Consignes:
(1) D'après le texte fourni, à quelle distance de Pittsburgh et dans quelle direction le train a-t-il déraillé ?
(2) Veuillez recopier fidèlement le passage du texte fourni qui s'ouvre sur les mots contenant « Les médias sociaux » et se ferme sur « jours plus tard. ».
(3) Réécrivez sous forme de liste le paragraphe du texte fourni qui commence par « Les médias sociaux se sont enflammés », en conservant ses faits principaux.

Les médias sociaux se sont enflammés, au sens propre autant qu’au sens figuré, suite à la catastrophe provoquée par le déraillement d’un train en Ohio le 3 février. Le train, qui transportait des produits chimiques industriels, a déraillé à 50 miles au nord de Pittsburgh, dans la petite ville d’East Palestine, qui compte environ 5000 habitants. L’impact a précipité une explosion de matières dangereuses, libérant une série de produits chimiques et de gaz toxiques qui contaminent l’air, la terre et l’eau des environs. Sans donner de précisions sur l’ampleur du danger, les autorités locales ont tout d’abord évacué 1500 à 2000 habitants, puis plus de 5000 personnes dans une région de deux miles carrés quelques jours plus tard.

Données recueillies:
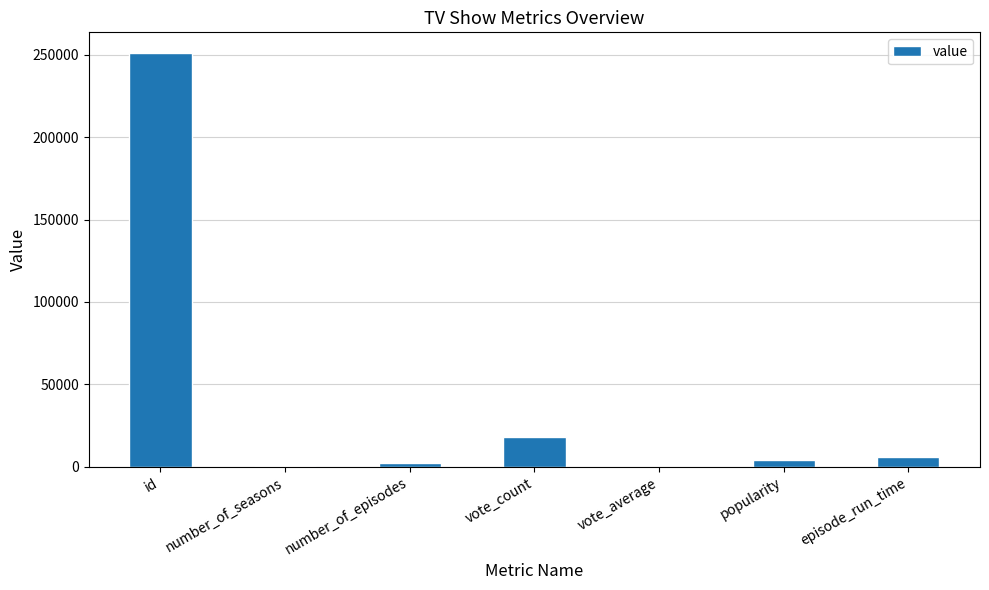

What is the change in value from id to episode_run_time?

-245149.0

Réponses dans l'ordre:
(1) À 50 miles au nord de Pittsburgh.

(2)
Les médias sociaux se sont enflammés, au sens propre autant qu’au sens figuré, suite à la catastrophe provoquée par le déraillement d’un train en Ohio le 3 février. Le train, qui transportait des produits chimiques industriels, a déraillé à 50 miles au nord de Pittsburgh, dans la petite ville d’East Palestine, qui compte environ 5000 habitants. L’impact a précipité une explosion de matières dangereuses, libérant une série de produits chimiques et de gaz toxiques qui contaminent l’air, la terre et l’eau des environs. Sans donner de précisions sur l’ampleur du danger, les autorités locales ont tout d’abord évacué 1500 à 2000 habitants, puis plus de 5000 personnes dans une région de deux miles carrés quelques jours plus tard.

(3)
- La catastrophe a enflammé les médias sociaux.
- Le 3 février, un train transportant des produits chimiques industriels a déraillé à East Palestine, en Ohio, une petite ville d'environ 5000 habitants située à 50 miles au nord de Pittsburgh.
- L'impact a provoqué une explosion de matières dangereuses, libérant des produits chimiques et des gaz toxiques qui contaminent l'air, la terre et l'eau des environs.
- Sans préciser l'ampleur du danger, les autorités locales ont d'abord évacué 1500 à 2000 habitants.
- Quelques jours plus tard, elles ont évacué plus de 5000 personnes dans une région de deux miles carrés.